Set problem →
Copy the lines of each entry, swapping "common name" for "vernacular name" and changing nothing else. Leave the pictures out of your answer.
:::::
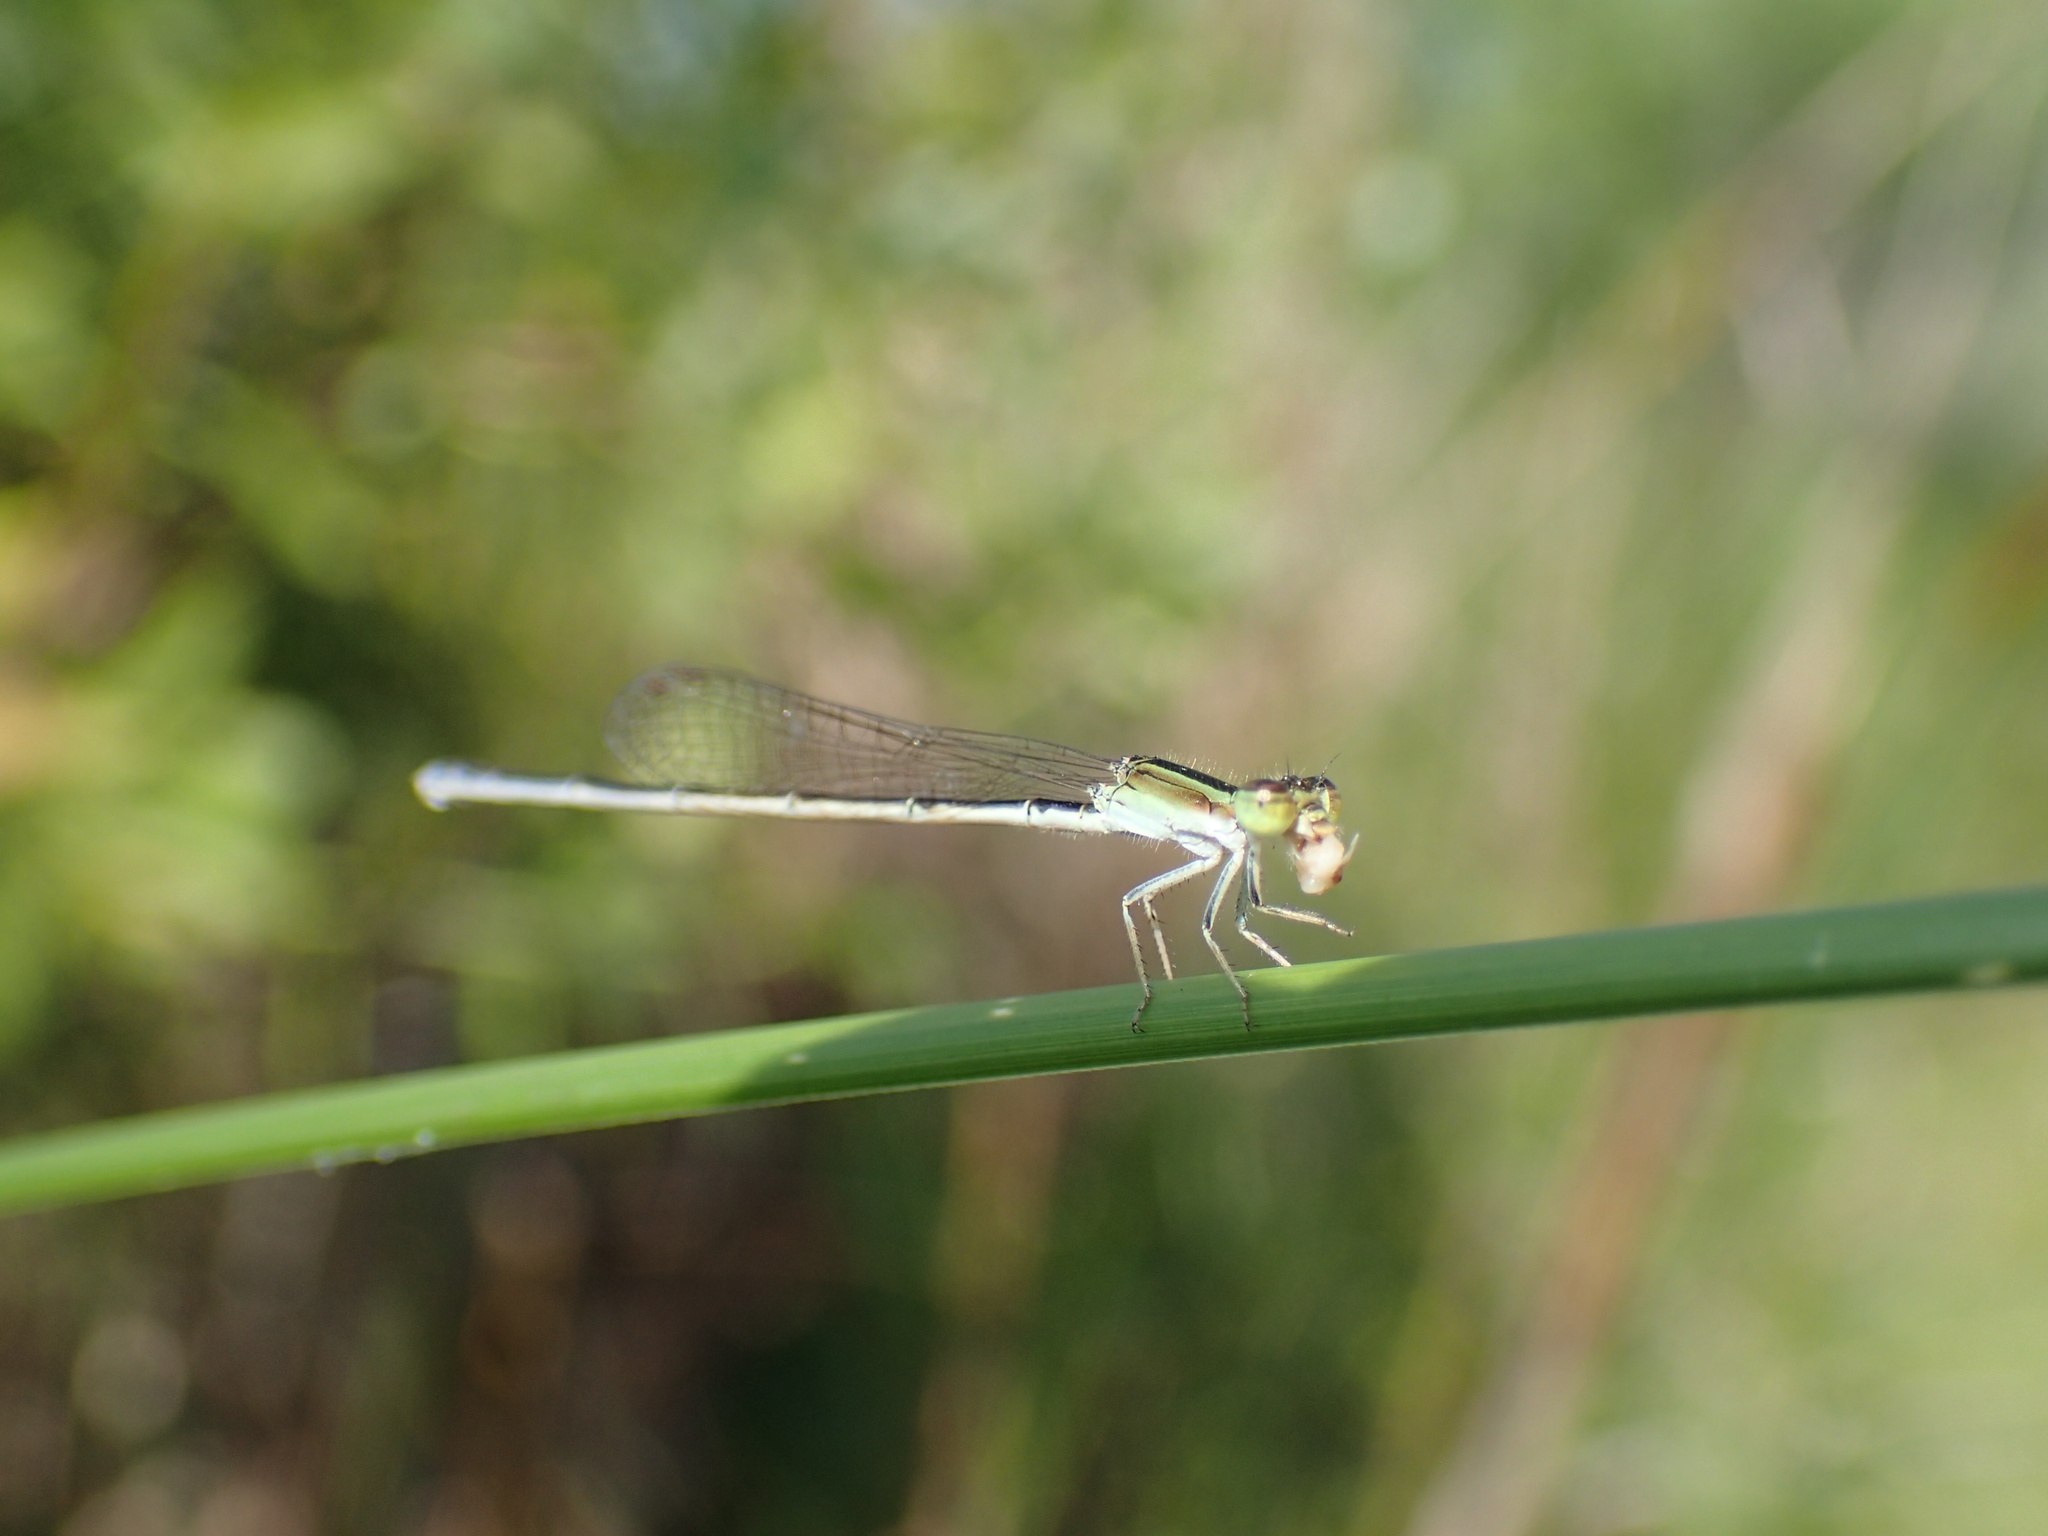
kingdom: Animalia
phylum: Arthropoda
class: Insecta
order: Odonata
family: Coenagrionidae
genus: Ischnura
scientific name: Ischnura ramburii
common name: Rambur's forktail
:::::
Finished exercise →
kingdom: Animalia
phylum: Arthropoda
class: Insecta
order: Odonata
family: Coenagrionidae
genus: Ischnura
scientific name: Ischnura ramburii
vernacular name: Rambur's forktail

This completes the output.